Why Ubuntu accesses repositories via http, not https? Is it safe? Infested Wi-Fi router can easily replace an original .deb with a malware unless those .debs are encrypted and/or signed. Modern devices are powerful enough to perform DPI and provide fake .deb files/packets „on the fly“. Should I choose one of the few https mirrors in „Software Sources“?


Plain http is safe for apt to download debs from the Ubuntu repositories.

  • Debs ARE signed. They have been signed since Ubuntu started. They have been signed by Debian for years before that.

The apt+repository system is designed so that https is not required to ensure safe receipt of original debs from repositories. When the signature does not match the package for any reason, apt throws an error and won't install the package.

  • Man-In-The-Middle (MiTM) attacks were considered when the Debian distribution method was created, and that attack vector has been long mitigated using (increasingly long) signatures.

There is certainly nothing wrong with using https, if available. You are welcome to use https sources if you wish.

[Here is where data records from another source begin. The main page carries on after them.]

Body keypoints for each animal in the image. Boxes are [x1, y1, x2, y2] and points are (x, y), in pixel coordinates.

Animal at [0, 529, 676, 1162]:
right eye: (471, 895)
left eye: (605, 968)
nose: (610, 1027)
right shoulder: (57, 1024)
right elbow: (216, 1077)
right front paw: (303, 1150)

  • Most mirrors are contributed by volunteer organizations, not controlled by Ubuntu or by Canonical. Many serve content as 'archive.ubuntu.com'. That makes SSL/TLS certificate management --and the associated requirement for private key sharing-- a big ugly problem that no volunteer has stepped forward to solve in two decades of Debian-based distros. You are welcome to help solve it.

Naturally, if you can show a successful proof-of-concept MiTM attack against normal apt usage, the Ubuntu Security Team would love to know about your exploit so they can mitigate that.

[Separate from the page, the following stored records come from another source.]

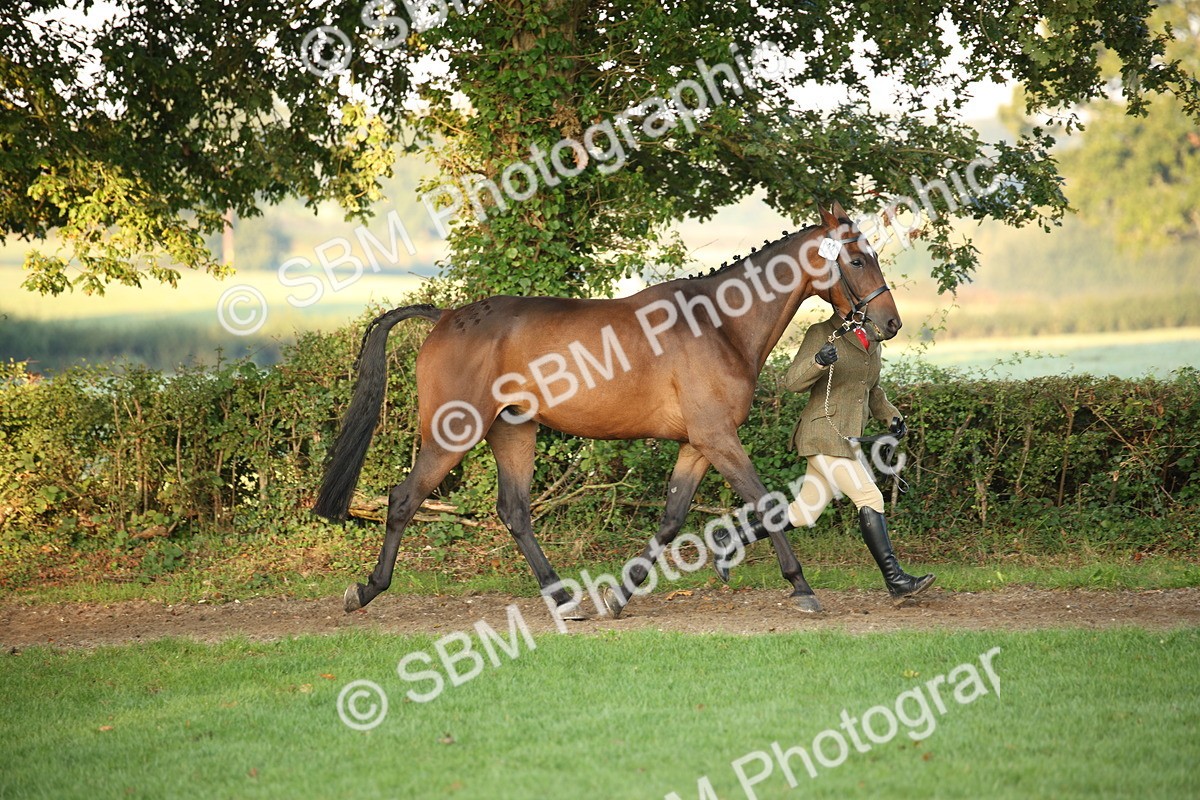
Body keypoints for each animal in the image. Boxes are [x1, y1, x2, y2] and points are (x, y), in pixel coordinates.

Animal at [312, 201, 901, 617]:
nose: (890, 323)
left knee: (515, 512)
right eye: (856, 259)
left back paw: (563, 597)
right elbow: (765, 504)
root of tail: (446, 316)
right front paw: (801, 588)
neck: (719, 325)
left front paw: (622, 594)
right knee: (404, 499)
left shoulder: (698, 445)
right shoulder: (718, 439)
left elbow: (671, 519)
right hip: (454, 432)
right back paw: (366, 590)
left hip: (513, 432)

  • "You are welcome to solve it" - yeah that can't be done without Debian and/or Ubuntu issuing the certs and then sharing it with all mirrors - official or unofficial - that serve for the 'archive.ubuntu.com' name - and then you get into a private key sharing problem that is a much larger security concern, and then it becomes a can of worms. Until HTTPS and TLS authentication change their fundamental operational methods for how certificates work (which is unlikely to happen in our lifetimes) there's almost no chance that problem can be 'solved'.
    – Thomas Ward
    Sep 20 at 2:49
  • @ThomasWard completely agree, and edited the mirror bullet. A big ugly problem. But who knows? Perhaps the OP is The Chosen One who can make it work.
    – user535733
    Sep 20 at 2:53
  • HTTP is useful for Squid-deb-proxy operation. Period.
    – N0rbert
    Sep 20 at 7:00
  • So, MiTM can provide a fake .deb file, but it'll be rejected by the system. HTTPS can provide additional encryption, and does not interfere with signatures. That's what I'd hoped to hear.